Turchia ed aerei F‑35: Washington valuta il possibile rientro
Ripercussioni regionali e pressioni industriali: la posta in gioco sulla deterrenza stealth
Gli Stati Uniti stanno conducendo negoziati intensi con Ankara per valutare un possibile reinserimento della Turchia nel programma F‑35, esclusa dopo l’acquisto del sistema antibalistico russo S‑400. A rendere nota la fase di dialogo è stato l’ambasciatore statunitense ad Ankara, Tom Barrack, via X, che ha definito i colloqui i più costruttivi degli ultimi anni grazie al ravvicinamento politico tra i vertici di Washington ed Ankara.
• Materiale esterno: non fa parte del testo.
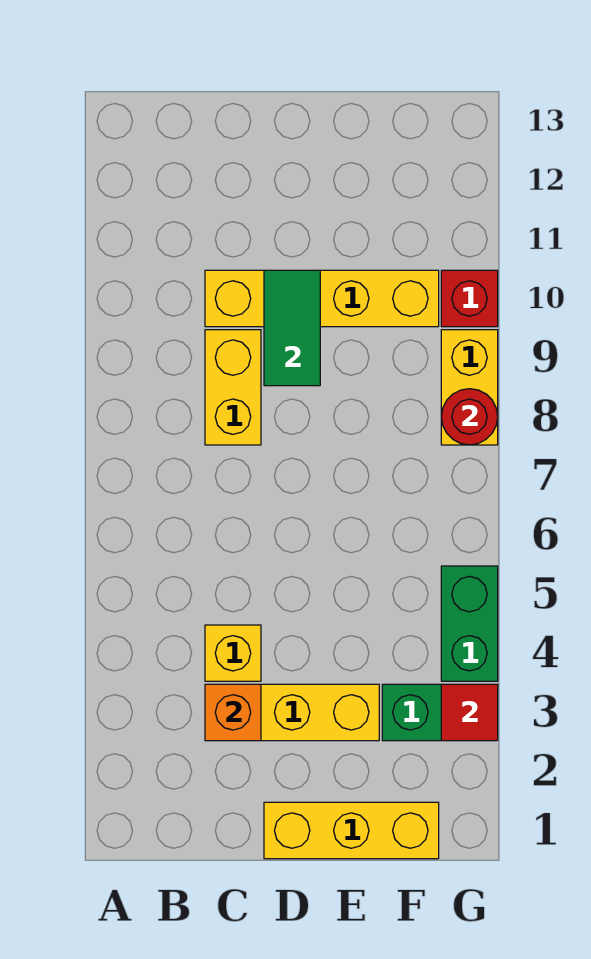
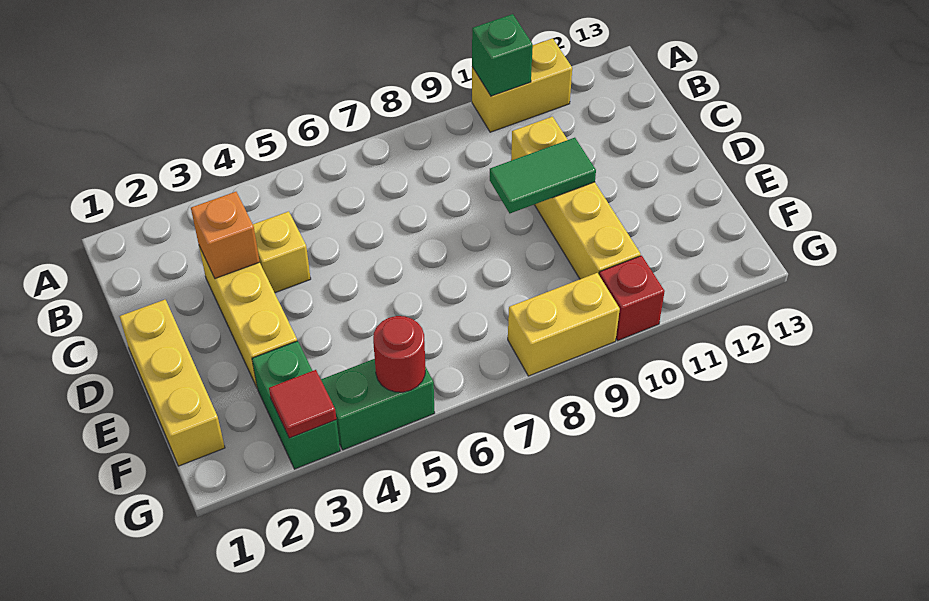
none -> green brick A10 level 2
yellow brick C8:C9 level 1 -> yellow brick A10:A11 level 1
red round brick G8 level 2 -> red round brick G5 level 2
Secondo la normativa americana, la riammissione al programma degli aerei caccia stealth è subordinata alla completa cessazione della detenzione e dell’impiego degli S‑400 da parte turca. Il motivo tecnico e strategico è noto: i radar ed i sensori del S‑400 potrebbero raccogliere informazioni sulle signature radar e sui sistemi elettronici degli F‑35, con potenziali ricadute sulla sicurezza operativa e sul rischio di trasferimento di dati verso Mosca. La rimozione della Turchia dal programma, decisa durante il primo mandato dell’amministrazione Trump, rimane un esempio di come la difesa alleata e le proiezioni di interoperabilità condizionino le forniture e la cooperazione industriale. Non solo Washington: anche Israele, unico operatore F‑35 in Medio Oriente con 45 velivoli, aveva espresso in passato serie riserve sulla prospettiva di consegne a Paesi regionali vicini a teatri sensibili.
Infine, il contesto geopolitico della regione si evolve: Trump ha annunciato recentemente l’intenzione di vendere F‑35 all’Arabia Saudita, decisione che aggiunge ulteriore complessità alle dinamiche di deterrenza, alleanze e controllo delle tecnologie stealth nella regione. Le parti sperano in una soluzione nelle prossime mensilità che assicuri garanzie tecniche e di sicurezza per entrambe.